Okay, I think I get it now. To be fair, Tolkien was NOT the only one! It was the norm in those old novels to use lots of pages to describe exactly what the landscape looked like in meticulous details (Not all of them, mind. ‘The Three Musketeers’ was critizised for its lack of ‘atmosphere’ - because there is no mentioning of the weather and such - in C. S. Lewis essay “On Stories”, 1947)
I think old parser games attraction was the same. The enjoyment came from exploring the world at your own pace, and drawing maps. The static descriptions were a neccesarity due to gameplay reasons, but they were also a feature.
I have no patience for books which opens each chapter with several pages of environmental descriptions. But I’m not sure wether the form is bad as such, or if I’m just not able to read it right.
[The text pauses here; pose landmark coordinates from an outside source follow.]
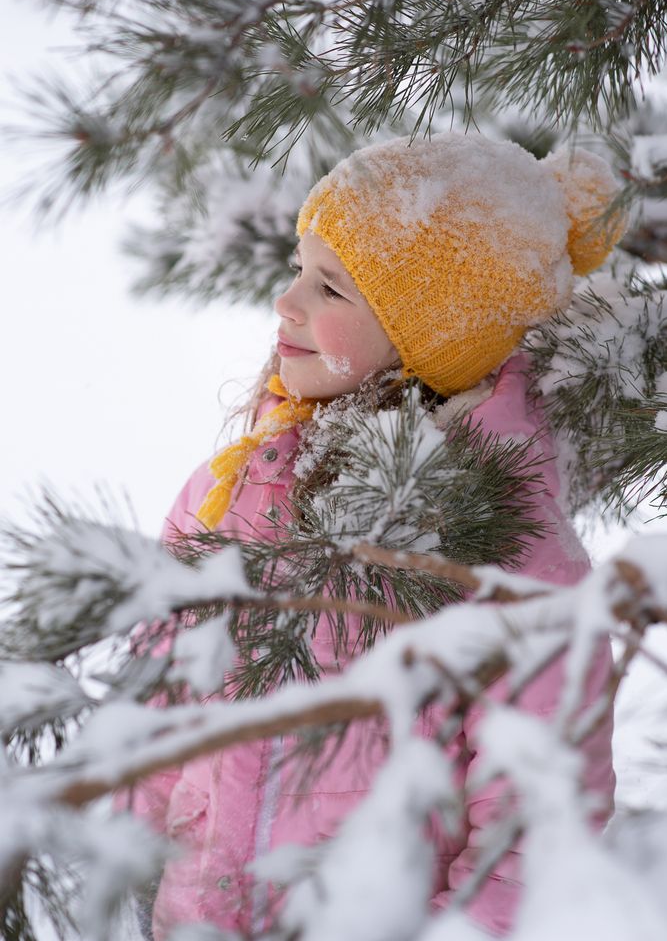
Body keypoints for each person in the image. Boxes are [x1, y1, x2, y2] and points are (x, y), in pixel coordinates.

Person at [128, 133, 626, 939]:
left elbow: (537, 829)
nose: (286, 303)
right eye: (298, 269)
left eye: (329, 288)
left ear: (433, 335)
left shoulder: (509, 557)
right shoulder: (231, 489)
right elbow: (157, 700)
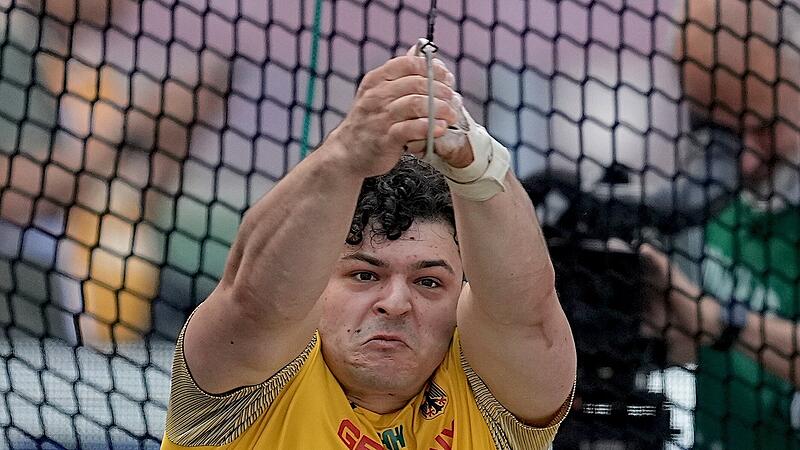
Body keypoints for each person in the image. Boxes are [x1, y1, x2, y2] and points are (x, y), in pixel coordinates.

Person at [161, 46, 576, 449]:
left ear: (462, 296)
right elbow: (254, 304)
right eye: (365, 275)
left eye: (429, 282)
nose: (395, 303)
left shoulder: (490, 399)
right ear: (315, 286)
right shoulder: (244, 394)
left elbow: (526, 315)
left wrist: (474, 159)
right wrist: (345, 154)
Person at [641, 1, 800, 449]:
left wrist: (723, 322)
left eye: (764, 128)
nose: (744, 159)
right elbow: (693, 346)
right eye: (717, 129)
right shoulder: (712, 193)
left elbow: (713, 324)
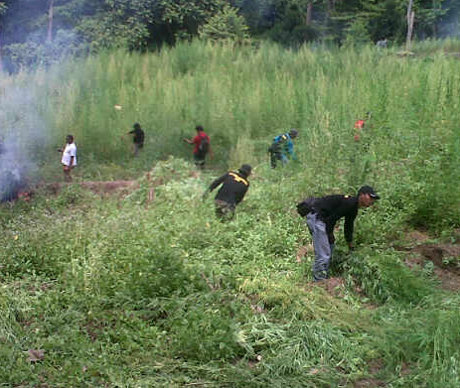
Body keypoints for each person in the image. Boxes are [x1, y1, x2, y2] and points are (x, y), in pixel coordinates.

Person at [298, 185, 380, 281]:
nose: (372, 201)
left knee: (330, 247)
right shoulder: (349, 203)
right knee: (324, 254)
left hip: (322, 219)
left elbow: (348, 226)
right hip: (316, 217)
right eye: (370, 197)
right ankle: (318, 282)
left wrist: (350, 245)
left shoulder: (353, 207)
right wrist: (329, 233)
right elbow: (332, 218)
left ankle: (324, 277)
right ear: (361, 195)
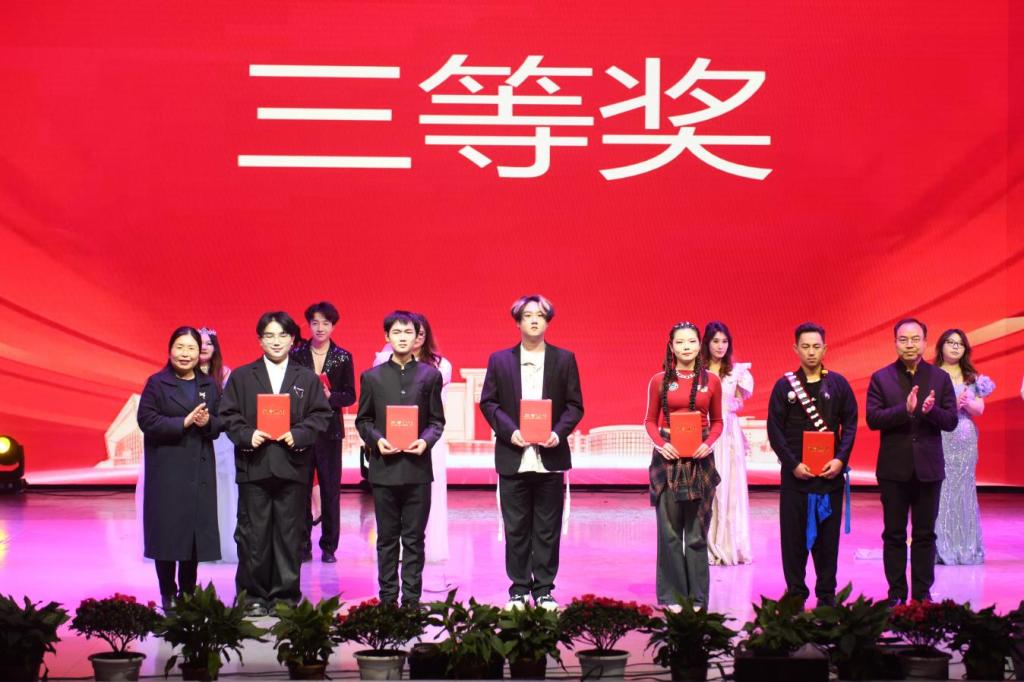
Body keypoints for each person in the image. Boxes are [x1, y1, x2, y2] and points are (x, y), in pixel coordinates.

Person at [219, 311, 332, 616]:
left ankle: (285, 596)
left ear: (292, 339)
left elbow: (321, 414)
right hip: (254, 465)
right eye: (269, 335)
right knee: (252, 535)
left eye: (282, 335)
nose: (276, 341)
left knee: (289, 534)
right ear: (260, 340)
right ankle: (253, 596)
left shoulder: (306, 378)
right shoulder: (242, 376)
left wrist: (299, 434)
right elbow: (227, 414)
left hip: (292, 466)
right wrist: (247, 434)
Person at [480, 294, 584, 611]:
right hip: (513, 457)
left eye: (540, 315)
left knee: (547, 529)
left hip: (549, 459)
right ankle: (518, 589)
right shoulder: (500, 360)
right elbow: (489, 403)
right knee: (516, 529)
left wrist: (557, 433)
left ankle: (544, 590)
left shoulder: (564, 359)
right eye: (528, 315)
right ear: (518, 322)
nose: (535, 319)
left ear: (548, 321)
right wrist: (509, 431)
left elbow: (575, 406)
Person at [356, 311, 445, 607]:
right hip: (384, 470)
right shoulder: (372, 377)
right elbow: (363, 420)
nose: (403, 337)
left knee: (414, 539)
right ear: (387, 337)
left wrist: (426, 441)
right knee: (386, 538)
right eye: (397, 332)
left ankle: (411, 599)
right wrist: (377, 440)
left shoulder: (430, 376)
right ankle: (387, 598)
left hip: (418, 470)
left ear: (418, 337)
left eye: (408, 332)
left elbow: (437, 421)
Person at [766, 322, 858, 608]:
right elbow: (775, 430)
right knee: (793, 541)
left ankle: (826, 597)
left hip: (829, 478)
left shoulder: (839, 385)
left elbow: (850, 424)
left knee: (827, 542)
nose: (811, 352)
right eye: (805, 347)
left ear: (825, 349)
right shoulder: (784, 387)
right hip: (796, 478)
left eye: (816, 346)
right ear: (795, 349)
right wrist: (792, 464)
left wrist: (840, 459)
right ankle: (795, 595)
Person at [866, 318, 957, 604]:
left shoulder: (940, 378)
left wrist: (930, 411)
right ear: (895, 343)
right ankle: (896, 594)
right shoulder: (881, 378)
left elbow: (951, 421)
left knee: (925, 535)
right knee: (893, 534)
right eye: (903, 340)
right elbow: (873, 418)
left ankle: (921, 595)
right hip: (893, 469)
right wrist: (903, 410)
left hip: (929, 469)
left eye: (915, 339)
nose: (909, 345)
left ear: (925, 342)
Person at [137, 326, 222, 612]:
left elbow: (220, 422)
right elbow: (146, 421)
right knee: (167, 534)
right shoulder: (156, 383)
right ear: (170, 350)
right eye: (180, 347)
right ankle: (167, 592)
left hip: (199, 473)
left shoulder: (208, 384)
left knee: (192, 537)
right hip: (167, 471)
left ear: (200, 353)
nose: (185, 354)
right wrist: (182, 423)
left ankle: (187, 591)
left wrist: (208, 423)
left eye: (191, 348)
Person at [643, 321, 722, 608]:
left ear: (700, 345)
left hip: (700, 459)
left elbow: (718, 421)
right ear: (671, 346)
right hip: (668, 458)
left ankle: (698, 598)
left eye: (691, 341)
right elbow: (650, 421)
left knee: (697, 532)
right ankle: (672, 597)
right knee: (670, 532)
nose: (686, 347)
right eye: (680, 342)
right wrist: (661, 445)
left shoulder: (711, 381)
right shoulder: (659, 380)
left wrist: (708, 443)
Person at [291, 302, 356, 564]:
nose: (320, 328)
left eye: (326, 323)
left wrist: (330, 396)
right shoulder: (297, 354)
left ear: (333, 326)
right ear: (308, 324)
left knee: (330, 490)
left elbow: (350, 395)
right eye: (315, 323)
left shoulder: (343, 356)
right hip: (303, 429)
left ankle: (329, 546)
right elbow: (288, 388)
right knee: (301, 489)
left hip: (329, 432)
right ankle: (302, 544)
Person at [934, 329, 995, 565]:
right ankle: (940, 546)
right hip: (940, 437)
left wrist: (966, 402)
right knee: (941, 489)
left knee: (964, 490)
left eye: (960, 343)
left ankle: (965, 546)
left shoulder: (971, 377)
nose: (955, 347)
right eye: (950, 342)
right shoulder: (932, 374)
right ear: (941, 346)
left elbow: (980, 410)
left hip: (965, 438)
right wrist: (951, 406)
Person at [701, 321, 753, 566]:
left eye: (724, 341)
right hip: (704, 433)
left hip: (728, 435)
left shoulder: (737, 373)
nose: (720, 346)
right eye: (715, 341)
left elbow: (738, 402)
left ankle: (729, 545)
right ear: (707, 343)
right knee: (707, 489)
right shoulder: (698, 371)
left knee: (729, 488)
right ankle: (705, 544)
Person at [199, 327, 237, 563]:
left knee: (221, 489)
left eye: (208, 343)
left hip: (219, 438)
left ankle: (222, 544)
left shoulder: (225, 374)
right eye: (199, 343)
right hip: (192, 436)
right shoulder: (183, 373)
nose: (204, 347)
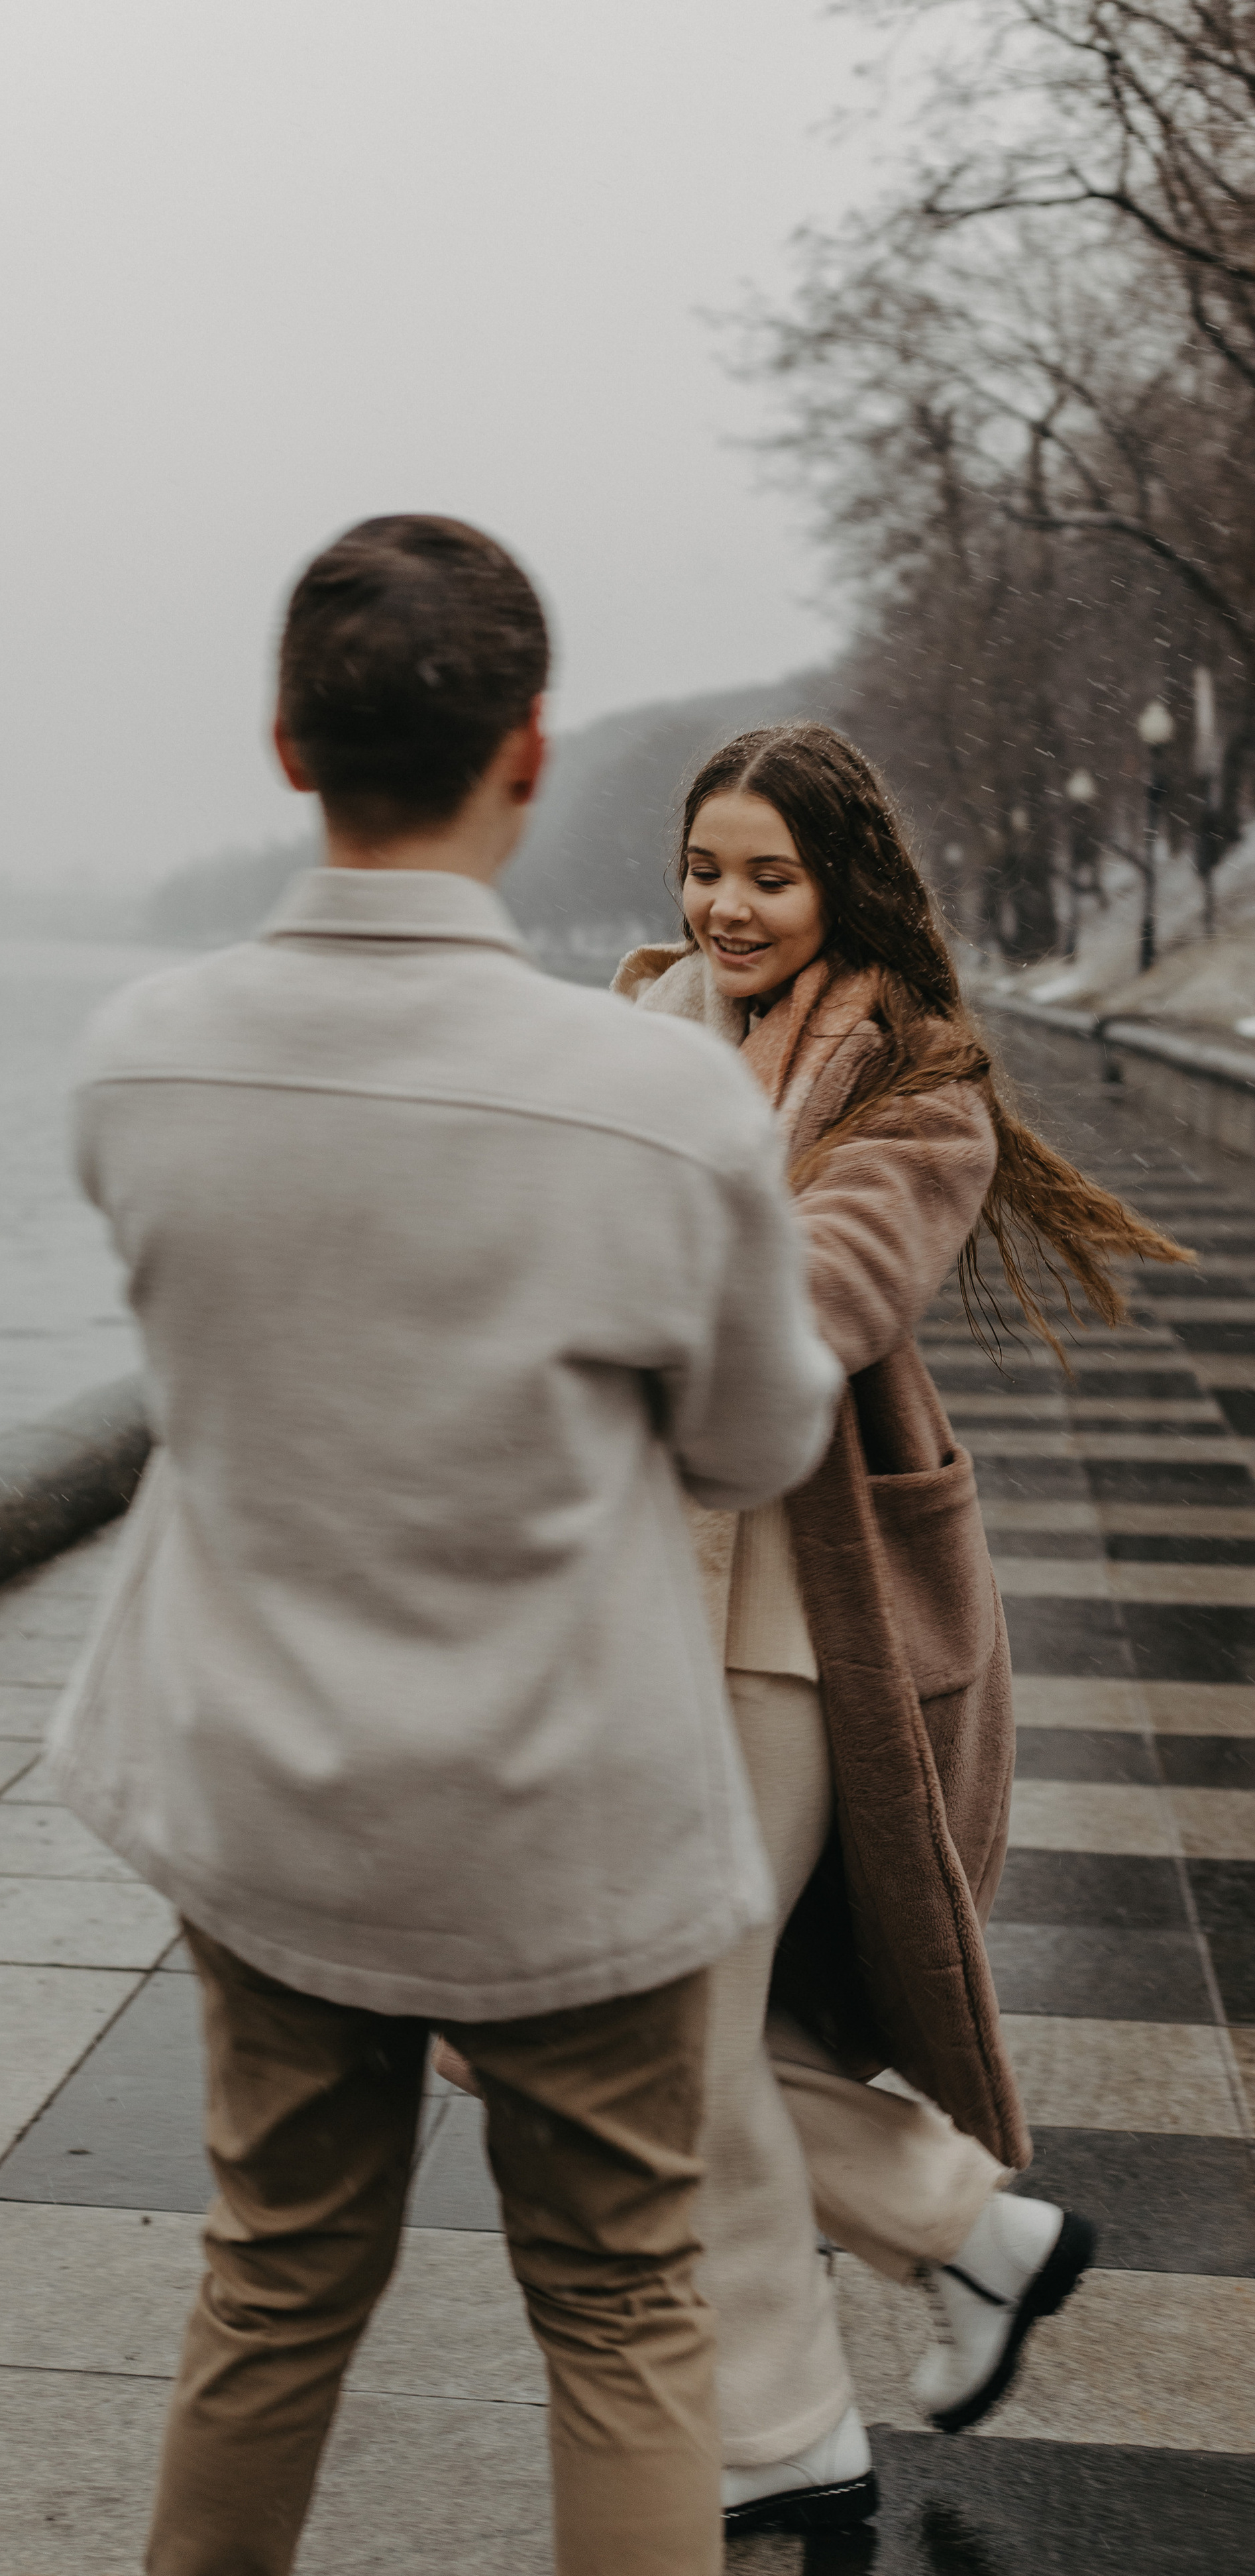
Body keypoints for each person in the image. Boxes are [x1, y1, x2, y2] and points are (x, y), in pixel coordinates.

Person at [49, 518, 843, 2576]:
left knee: (277, 2282)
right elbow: (762, 1440)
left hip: (269, 1794)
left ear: (288, 745)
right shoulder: (663, 1102)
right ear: (530, 749)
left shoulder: (139, 1057)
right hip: (560, 1812)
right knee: (623, 2306)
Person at [610, 722, 1187, 2534]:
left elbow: (826, 1295)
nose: (728, 906)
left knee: (677, 2019)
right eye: (707, 867)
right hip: (637, 1610)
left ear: (840, 881)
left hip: (800, 1619)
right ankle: (971, 2239)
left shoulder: (916, 1087)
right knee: (698, 2024)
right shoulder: (629, 1030)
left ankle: (793, 2433)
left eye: (769, 874)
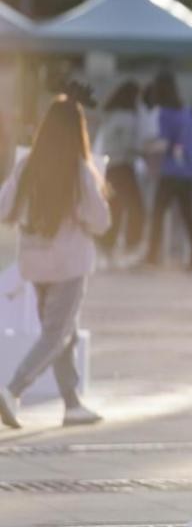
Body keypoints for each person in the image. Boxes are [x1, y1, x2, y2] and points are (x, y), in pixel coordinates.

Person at [0, 84, 111, 429]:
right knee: (56, 335)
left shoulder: (27, 166)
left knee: (65, 333)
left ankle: (72, 405)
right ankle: (12, 389)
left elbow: (4, 207)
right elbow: (101, 221)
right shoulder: (79, 170)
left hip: (35, 265)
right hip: (68, 265)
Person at [143, 71, 192, 270]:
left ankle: (152, 256)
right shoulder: (186, 112)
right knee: (188, 216)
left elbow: (164, 143)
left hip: (170, 171)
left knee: (158, 214)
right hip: (188, 170)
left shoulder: (164, 113)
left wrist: (145, 148)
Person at [96, 80, 151, 265]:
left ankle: (107, 247)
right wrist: (144, 149)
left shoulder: (111, 115)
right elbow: (130, 144)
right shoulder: (129, 118)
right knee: (137, 208)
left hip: (110, 168)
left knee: (114, 209)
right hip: (124, 167)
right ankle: (130, 245)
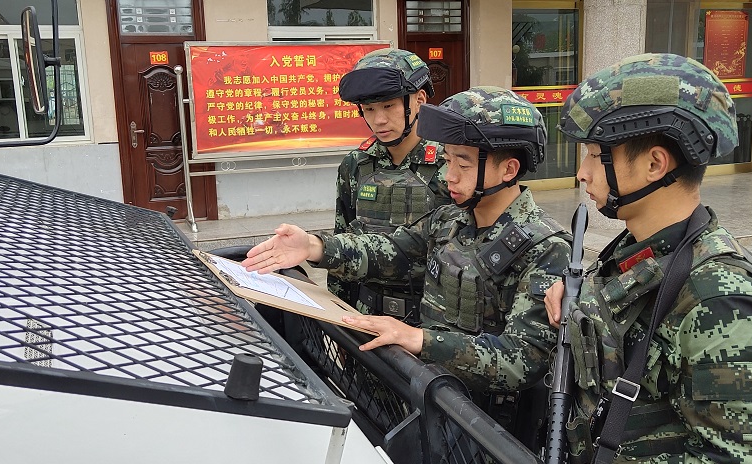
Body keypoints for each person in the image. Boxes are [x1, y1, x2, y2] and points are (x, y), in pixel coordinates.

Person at [543, 53, 752, 462]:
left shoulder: (721, 302)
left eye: (594, 154)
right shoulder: (641, 247)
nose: (582, 173)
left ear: (654, 164)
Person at [242, 86, 571, 397]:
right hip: (429, 398)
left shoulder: (547, 247)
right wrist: (313, 246)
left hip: (485, 427)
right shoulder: (449, 220)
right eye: (448, 160)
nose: (449, 175)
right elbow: (390, 252)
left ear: (509, 169)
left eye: (464, 164)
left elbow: (524, 358)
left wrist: (419, 340)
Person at [330, 48, 451, 325]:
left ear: (419, 100)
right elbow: (343, 239)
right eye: (369, 110)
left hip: (429, 323)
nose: (379, 120)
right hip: (365, 317)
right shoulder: (356, 165)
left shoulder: (451, 163)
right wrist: (339, 319)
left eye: (389, 106)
Going slightly off-topic, one of the greatest works of Portuguese literature is Eça de Queiroz’s “Os Maias” (“The Maias”. It’s a family name). Among other things, the book is infamous for spending ages - ages! - describing furniture.
But when you actually read the book you see that Eça is not just describing furniture. Ostensively, he is; but in fact he’s using that furniture as an excuse to tell us an awful lot about the characters that sat on those chairs, on those couches, that ate at those tables.
Anyway, this is probably not what you mean, you’re probably talking about straight-up environmental descriptions which don’t actually develop characters. But I thought I’d mention it, because hey, it’s also a valid technique for IF… maybe not strictly 100% on-topic, but worth a sidetrip, I thought.
Personally I want to keep the amount of text to read between being able to interact with the world (choices or parser) as short as possible. In a parser-based game in particular if I want more information on something I can x-amine it myself, so no need to stuff the room-description full of details. My ideal game would read much more like Howard than like Tolkien.
On a personal note, agree. I used to think I liked prose-rich games, then I realised that no, I like well-written games - and games which overdid the room descriptions and the prose did nothing to my enjoyment.